A fissura por álcool é indicada por um desejo intenso de beber, o qual toma difícil pensar em outras coisas e frequentemente resulta no início do consumo. O desempenho escolar e profissional também pode sofrer tanto devido aos efeitos posteriores ao consumo como devido à intoxicação em si na escola ou no trabalho; pode haver negligência dos cuidados com os filhos ou dos afazeres domésticos; e ausências relacionadas ao álcool podem ocorrer na escola ou no trabalho. O indivíduo pode usar álcool em circunstâncias que representam perigo para a integridade física (p. ex., conduzir veículos, nadar, operar máquinas durante intoxicação). Por fim, indivíduos com transtorno por uso de álcool podem continuar a consumir a substância apesar do conhecimento de que o consumo contínuo representa problema significativo de ordem física (p. ex., "apagões", doença hepática), psicológica (p. ex., depressão), social ou interpessoal (p. ex., brigas violentas com o cônjuge durante intoxicação, abuso infantil).

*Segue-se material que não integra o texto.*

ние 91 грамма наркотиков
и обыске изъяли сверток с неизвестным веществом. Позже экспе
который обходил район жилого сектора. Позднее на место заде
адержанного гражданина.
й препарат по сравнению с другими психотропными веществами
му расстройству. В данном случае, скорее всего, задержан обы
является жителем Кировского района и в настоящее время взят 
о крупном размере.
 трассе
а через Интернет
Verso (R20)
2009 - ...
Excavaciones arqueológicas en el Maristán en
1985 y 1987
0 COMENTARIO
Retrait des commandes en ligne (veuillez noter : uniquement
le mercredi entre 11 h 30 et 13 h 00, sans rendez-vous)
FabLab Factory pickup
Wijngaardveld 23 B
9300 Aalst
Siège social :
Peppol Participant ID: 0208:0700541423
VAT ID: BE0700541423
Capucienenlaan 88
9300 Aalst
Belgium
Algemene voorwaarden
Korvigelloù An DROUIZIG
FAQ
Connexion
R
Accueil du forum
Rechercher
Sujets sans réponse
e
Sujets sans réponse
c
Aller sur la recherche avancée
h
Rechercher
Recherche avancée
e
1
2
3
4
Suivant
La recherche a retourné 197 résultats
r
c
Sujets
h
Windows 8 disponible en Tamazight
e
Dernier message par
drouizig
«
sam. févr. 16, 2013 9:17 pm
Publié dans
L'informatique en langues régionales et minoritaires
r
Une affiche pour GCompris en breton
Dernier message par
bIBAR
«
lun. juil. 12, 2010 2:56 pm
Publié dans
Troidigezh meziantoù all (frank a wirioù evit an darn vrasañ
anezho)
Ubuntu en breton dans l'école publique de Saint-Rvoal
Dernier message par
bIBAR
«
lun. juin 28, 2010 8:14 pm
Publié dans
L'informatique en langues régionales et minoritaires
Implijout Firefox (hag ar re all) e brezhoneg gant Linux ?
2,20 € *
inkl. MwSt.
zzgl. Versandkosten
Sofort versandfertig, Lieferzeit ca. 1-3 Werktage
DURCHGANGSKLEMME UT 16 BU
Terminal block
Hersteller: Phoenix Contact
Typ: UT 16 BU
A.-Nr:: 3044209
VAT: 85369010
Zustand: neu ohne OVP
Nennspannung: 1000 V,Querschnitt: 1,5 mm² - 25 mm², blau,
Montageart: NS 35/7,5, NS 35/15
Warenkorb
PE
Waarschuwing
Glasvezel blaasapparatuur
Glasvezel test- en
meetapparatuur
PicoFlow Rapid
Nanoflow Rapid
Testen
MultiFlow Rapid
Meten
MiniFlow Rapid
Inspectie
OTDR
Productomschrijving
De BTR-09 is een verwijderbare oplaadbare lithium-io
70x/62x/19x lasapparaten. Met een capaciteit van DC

Abaixo são listados os critérios diagnósticos, conforme DSM V (2010):

  1. Um padrão problemático de uso de álcool, levando a comprometimento ou sofrimento clinicamente significativos, manifestado por pelo menos dois dos seguintes critérios, ocorrendo durante um período de 12 meses:
    1. Álcool é frequentemente consumido em maiores quantidades ou por um período mais longo do que o pretendido.
    2. Existe um desejo persistente ou esforços malsucedidos no sentido de reduzir ou controlar o uso de álcool.
    3.  Muito tempo é gasto em atividades necessárias para a obtenção de álcool, na utilização de álcool ou na recuperação de seus efeitos.
    4.  Fissura ou um forte desejo ou necessidade de usar álcool.
    5.  Uso recorrente de álcool, resultando no fracasso em desempenhar papéis importantes no trabalho, na escola ou em casa.
    6.  Uso continuado de álcool, apesar de problemas sociais ou interpessoais persistentes ou recorrentes causados ou exacerbados por seus efeitos.
    7.  Importantes atividades sociais, profissionais ou recreacionais são abandonadas ou reduzidas em virtude do uso de álcool.
    8.  Uso recorrente de álcool em situações nas quais isso representa perigo para a integridade física.
    9. O uso de álcool é mantido apesar da consciência de ter um problema físico ou psicológico persistente ou recorrente que tende a ser causado ou exacerbado pelo álcool.
    10.  Tolerância, definida por qualquer um dos seguintes aspectos:
      1.  Necessidade de quantidades progressivamente maiores de álcool para alcançar a intoxicação ou o efeito desejado.
      2. Efeito acentuadamente menor com o uso continuado da mesma quantidade de álcool.
    11. Abstinência, manifestada por qualquer um dos seguintes aspectos:
      1. Síndrome de abstinência característica de álcool (consultar os Critérios A e B do conjunto de critérios para abstinência de álcool, p. 499-500).
      2. Álcool (ou uma substância estreitamente relacionada, como benzodiazepínicos) é consumido para aliviar ou evitar os sintomas de abstinência.

Referência Bibliográfica

DSM 5. Manual de Diagnóstico e Estatístico das Perturbações Mentais, 5ª Edição. Lisboa: Climepsi Editores. Baldwin, R.C. (2010).